Menteri Koordinator Bidang Pangan menegaskan bahwa Koperasi Merah Putih dirancang sebagai instrumen keadilan ekonomi masyarakat. Pemerintah ingin memastikan masyarakat desa dan daerah memiliki akses lebih luas terhadap distribusi kebutuhan pokok, pengembangan usaha lokal, dan aktivitas ekonomi produktif.
Program ini juga diarahkan untuk memperkuat sektor pertanian, perdagangan, dan usaha mikro kecil menengah (UMKM). Pemerintah menilai koperasi memiliki kemampuan untuk menciptakan sistem ekonomi yang lebih inklusif karena berbasis gotong royong dan partisipasi masyarakat.
Selain itu, KMP diharapkan dapat membantu memperpendek rantai distribusi pangan sehingga harga kebutuhan pokok menjadi lebih stabil dan distribusi barang lebih merata di berbagai wilayah.
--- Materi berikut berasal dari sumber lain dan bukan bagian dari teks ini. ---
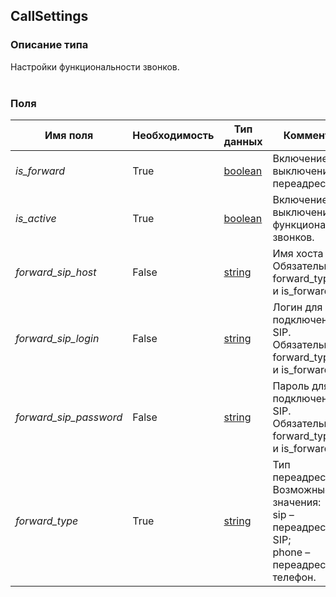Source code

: 
## CallSettings

### Описание типа
Настройки функциональности звонков.<br/><br/>
### Поля

| Имя поля | Необходимость | Тип данных | Комментарий |
|---|---|---|---|
|*is_forward*|True|[boolean](/types/boolean)|Включение/выключение переадресации.<br/>|
|*is_active*|True|[boolean](/types/boolean)|Включение/выключение функциональности звонков.<br/>|
|*forward_sip_host*|False|[string](/types/string)|Имя хоста SIP.<br/>Обязательно при forward_type=SIP и is_forward=true.<br/>|
|*forward_sip_login*|False|[string](/types/string)|Логин для подключения по SIP.<br/>Обязательно при forward_type=SIP и is_forward=true.<br/>|
|*forward_sip_password*|False|[string](/types/string)|Пароль для подключения по SIP.<br/>Обязательно при forward_type=SIP и is_forward=true.<br/>|
|*forward_type*|True|[string](/types/string)|Тип переадресации.<br/>Возможные значения:<br/>sip – переадресация на SIP;<br/>phone – переадресация на телефон.<br/>|
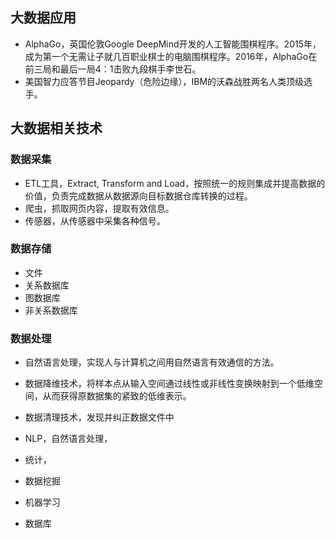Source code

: ## 大数据应用

* AlphaGo，英国伦敦Google DeepMind开发的人工智能围棋程序。2015年，成为第一个无需让子就几百职业棋士的电脑围棋程序。2016年，AlphaGo在前三局和最后一局4：1击败九段棋手李世石。
* 美国智力应答节目Jeopardy（危险边缘），IBM的沃森战胜两名人类顶级选手。

## 大数据相关技术

### 数据采集

* ETL工具，Extract, Transform and Load，按照统一的规则集成并提高数据的价值，负责完成数据从数据源向目标数据仓库转换的过程。
* 爬虫，抓取网页内容，提取有效信息。
* 传感器，从传感器中采集各种信号。

### 数据存储

* 文件
* 关系数据库
* 图数据库
* 非关系数据库

### 数据处理

* 自然语言处理，实现人与计算机之间用自然语言有效通信的方法。
* 数据降维技术，将样本点从输入空间通过线性或非线性变换映射到一个低维空间，从而获得原数据集的紧致的低维表示。
* 数据清理技术，发现并纠正数据文件中

* NLP，自然语言处理，
* 统计，
* 数据挖掘
* 机器学习
* 数据库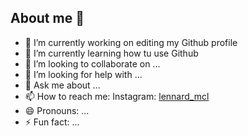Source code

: ## About me 👋

- 🔭 I’m currently working on editing my Github profile
- 🌱 I’m currently learning how tu use Github
- 👯 I’m looking to collaborate on ...
- 🤔 I’m looking for help with ...
- 💬 Ask me about ...
- 📫 How to reach me:
Instagram: [lennard_mcl](https://www.instagram.com/lennard_mcl/)
- 😄 Pronouns: ...
- ⚡ Fun fact: ...
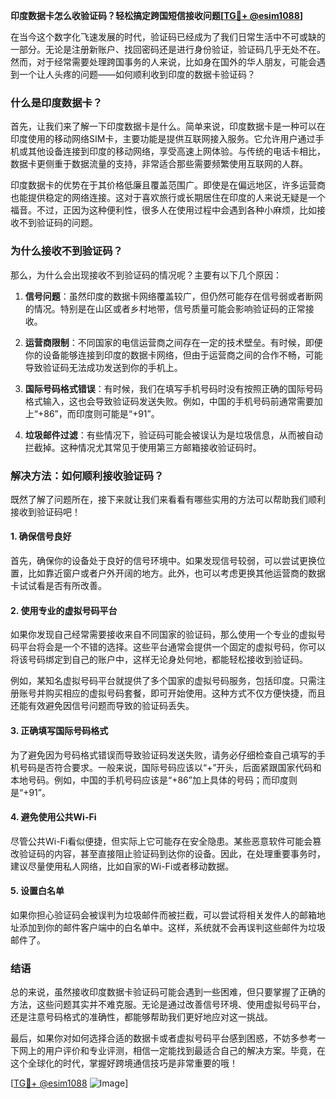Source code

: **印度数据卡怎么收验证码？轻松搞定跨国短信接收问题[[TG💪+ @esim1088](https://t.me/s/esim1088)]**

在当今这个数字化飞速发展的时代，验证码已经成为了我们日常生活中不可或缺的一部分。无论是注册新账户、找回密码还是进行身份验证，验证码几乎无处不在。然而，对于经常需要处理跨国事务的人来说，比如身在国外的华人朋友，可能会遇到一个让人头疼的问题——如何顺利收到印度的数据卡验证码？

### **什么是印度数据卡？**

首先，让我们来了解一下印度数据卡是什么。简单来说，印度数据卡是一种可以在印度使用的移动网络SIM卡，主要功能是提供互联网接入服务。它允许用户通过手机或其他设备连接到印度的移动网络，享受高速上网体验。与传统的电话卡相比，数据卡更侧重于数据流量的支持，非常适合那些需要频繁使用互联网的人群。

印度数据卡的优势在于其价格低廉且覆盖范围广。即使是在偏远地区，许多运营商也能提供稳定的网络连接。这对于喜欢旅行或长期居住在印度的人来说无疑是一个福音。不过，正因为这种便利性，很多人在使用过程中会遇到各种小麻烦，比如接收不到验证码的问题。

### **为什么接收不到验证码？**

那么，为什么会出现接收不到验证码的情况呢？主要有以下几个原因：

1. **信号问题**：虽然印度的数据卡网络覆盖较广，但仍然可能存在信号弱或者断网的情况。特别是在山区或者乡村地带，信号质量可能会影响验证码的正常接收。
   
2. **运营商限制**：不同国家的电信运营商之间存在一定的技术壁垒。有时候，即便你的设备能够连接到印度的数据卡网络，但由于运营商之间的合作不畅，可能导致验证码无法成功发送到你的手机上。

3. **国际号码格式错误**：有时候，我们在填写手机号码时没有按照正确的国际号码格式输入，这也会导致验证码发送失败。例如，中国的手机号码前通常需要加上“+86”，而印度则可能是“+91”。

4. **垃圾邮件过滤**：有些情况下，验证码可能会被误认为是垃圾信息，从而被自动拦截掉。这种情况尤其常见于使用第三方邮箱接收验证码时。

### **解决方法：如何顺利接收验证码？**

既然了解了问题所在，接下来就让我们来看看有哪些实用的方法可以帮助我们顺利接收到验证码吧！

#### **1. 确保信号良好**

首先，确保你的设备处于良好的信号环境中。如果发现信号较弱，可以尝试更换位置，比如靠近窗户或者户外开阔的地方。此外，也可以考虑更换其他运营商的数据卡试试看是否有所改善。

#### **2. 使用专业的虚拟号码平台**

如果你发现自己经常需要接收来自不同国家的验证码，那么使用一个专业的虚拟号码平台将会是一个不错的选择。这些平台通常会提供一个固定的虚拟号码，你可以将该号码绑定到自己的账户中，这样无论身处何地，都能轻松接收到验证码。

例如，某知名虚拟号码平台就提供了多个国家的虚拟号码服务，包括印度。只需注册账号并购买相应的虚拟号码套餐，即可开始使用。这种方式不仅方便快捷，而且还能有效避免因信号问题而导致的验证码丢失。

#### **3. 正确填写国际号码格式**

为了避免因为号码格式错误而导致验证码发送失败，请务必仔细检查自己填写的手机号码是否符合要求。一般来说，国际号码应该以“+”开头，后面紧跟国家代码和本地号码。例如，中国的手机号码应该是“+86”加上具体的号码；而印度则是“+91”。

#### **4. 避免使用公共Wi-Fi**

尽管公共Wi-Fi看似便捷，但实际上它可能存在安全隐患。某些恶意软件可能会篡改验证码的内容，甚至直接阻止验证码到达你的设备。因此，在处理重要事务时，建议尽量使用私人网络，比如自家的Wi-Fi或者移动数据。

#### **5. 设置白名单**

如果你担心验证码会被误判为垃圾邮件而被拦截，可以尝试将相关发件人的邮箱地址添加到你的邮件客户端中的白名单中。这样，系统就不会再误判这些邮件为垃圾邮件了。

### **结语**

总的来说，虽然接收印度数据卡验证码可能会遇到一些困难，但只要掌握了正确的方法，这些问题其实并不难克服。无论是通过改善信号环境、使用虚拟号码平台，还是注意号码格式的准确性，都能够帮助我们更好地应对这一挑战。

最后，如果你对如何选择合适的数据卡或者虚拟号码平台感到困惑，不妨多参考一下网上的用户评价和专业评测，相信一定能找到最适合自己的解决方案。毕竟，在这个全球化的时代，掌握好跨境通信技巧是非常重要的哦！

[[TG💪+ @esim1088](https://t.me/s/esim1088) ![Image](https://i.postimg.cc/4NQfJmqS/Snipaste-2025-05-13-00-14-12.png)]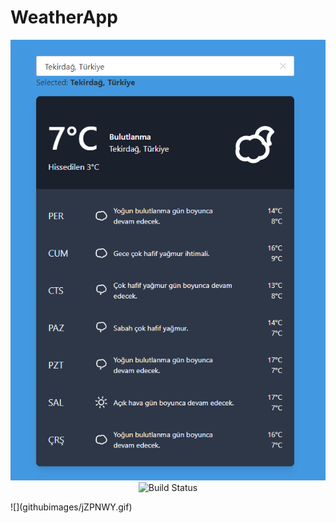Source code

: WeatherApp
============================================
<p align="center">
<img src="https://github.com/atakanhr/WeatherApp/raw/master/githubimages/1.PNG" alt="Build Status"></a>
<img src="https://github.com/atakanhr/WeatherApp/raw/master/githubimages/jZPNWY.gif" alt="Build Status"></a>
</p>
![](githubimages/jZPNWY.gif)
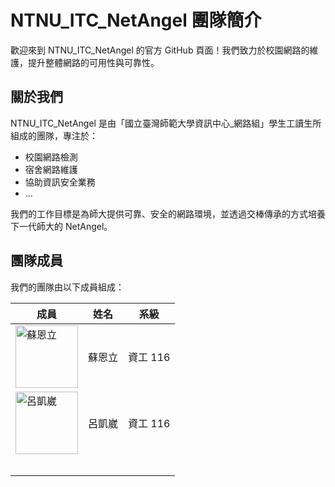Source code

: # NTNU_ITC_NetAngel 團隊簡介

歡迎來到 NTNU_ITC_NetAngel 的官方 GitHub 頁面！我們致力於校園網路的維護，提升整體網路的可用性與可靠性。

## 關於我們

NTNU_ITC_NetAngel 是由「國立臺灣師範大學資訊中心_網路組」學生工讀生所組成的團隊，專注於：

- 校園網路檢測
- 宿舍網路維護
- 協助資訊安全業務
- ...
  
我們的工作目標是為師大提供可靠、安全的網路環境，並透過交棒傳承的方式培養下一代師大的 NetAngel。

## 團隊成員

我們的團隊由以下成員組成：

| 成員 | 姓名 | 系級|
| --- | --- | --- |
| <img src="https://github.com/su-nz.png" alt="蘇恩立" width="100" height="100"> | 蘇恩立 | 資工 116 |
| <img src="https://github.com/kaiwei1229.png" alt="呂凱崴" width="100" height="100">  | 呂凱崴 | 資工 116 |
| <!--img src="https://github.com/" alt="" width="100" height="100"-->  |  |  |
| <!--img src="https://github.com/" alt="" width="100" height="100"-->  |  |  |
| <!--img src="https://github.com/" alt="" width="100" height="100"-->  |  |  |
| <!--img src="https://github.com/" alt="" width="100" height="100"-->  |  |  |
| <!--img src="https://github.com/" alt="" width="100" height="100"-->  |  |  |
Berdasarkan informasi resmi dari sistem Koperasi Desa/Kelurahan Merah Putih, program ini dikembangkan untuk mendukung modernisasi ekonomi desa melalui tata kelola koperasi yang lebih profesional dan berbasis digital. (simkopdes.go.id)
Distribusi Pangan dan Pengembangan UMKM Jadi Fokus Utama
Pemerintah menyebut penguatan distribusi pangan menjadi salah satu tujuan utama pengoperasian Koperasi Merah Putih. Melalui koperasi, kebutuhan pokok masyarakat diharapkan dapat disalurkan dengan lebih cepat, efisien, dan terjangkau.
Selain mendukung distribusi pangan, koperasi juga diproyeksikan menjadi pusat pengembangan UMKM daerah. Pelaku usaha lokal diharapkan memperoleh akses yang lebih luas terhadap pemasaran produk, dukungan permodalan, serta pengembangan kapasitas usaha.
Pemerintah menilai koperasi memiliki peran penting dalam menjaga stabilitas ekonomi daerah, terutama di tengah tantangan ekonomi global dan dinamika harga pangan. Karena itu, pengembangan koperasi dilakukan melalui kolaborasi lintas kementerian, pemerintah daerah, dan lembaga terkait.
Pengamat ekonomi menilai langkah penguatan koperasi dapat membantu menciptakan pemerataan ekonomi sekaligus memperkuat daya tahan masyarakat terhadap tekanan ekonomi. Koperasi dianggap mampu menjadi sarana pengembangan ekonomi yang langsung menyentuh kebutuhan masyarakat.
Ke depan, pemerintah berharap Koperasi Merah Putih dapat berkembang menjadi pusat aktivitas ekonomi masyarakat yang tidak hanya mendukung distribusi pangan, tetapi juga mendorong pertumbuhan ekonomi daerah secara berkelanjutan.